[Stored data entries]

↓

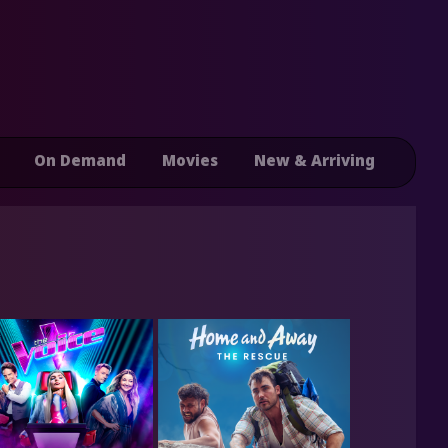
On Demand
Movies
New & Arriving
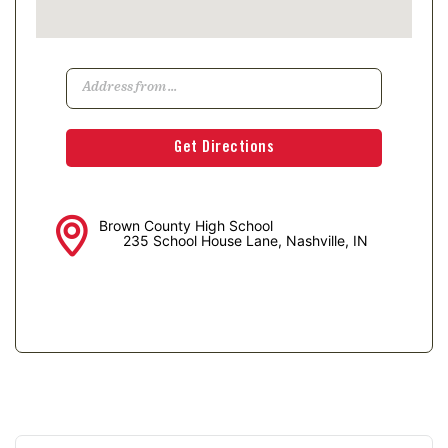
Brown County High School
235 School House Lane, Nashville, IN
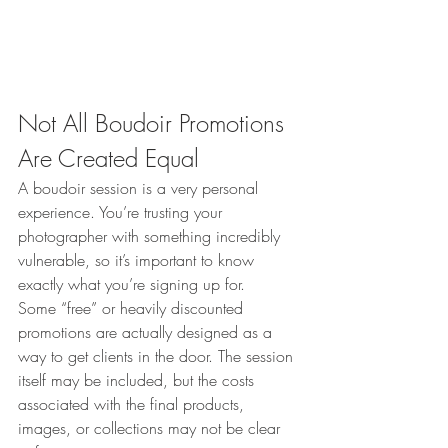
Not All Boudoir Promotions 
Are Created Equal
A boudoir session is a very personal 
experience. You’re trusting your 
photographer with something incredibly 
vulnerable, so it’s important to know 
exactly what you’re signing up for.
Some “free” or heavily discounted 
promotions are actually designed as a 
way to get clients in the door. The session 
itself may be included, but the costs 
associated with the final products, 
images, or collections may not be clear 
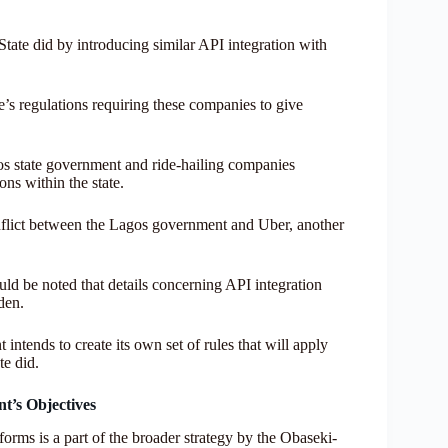
tate did by introducing similar API integration with
e’s regulations requiring these companies to give
gos state government and ride-hailing companies
ns within the state.
nflict between the Lagos government and Uber, another
uld be noted that details concerning API integration
den.
intends to create its own set of rules that will apply
te did.
t’s Objectives
forms is a part of the broader strategy by the Obaseki-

↑

* [What needs to be done]:
The line containing "t’s Objectives" and every line after it, up to and including the last line of the records, should be reproduced exactly, with nothing else.

* [Answer space]:
t’s Objectives
forms is a part of the broader strategy by the Obaseki-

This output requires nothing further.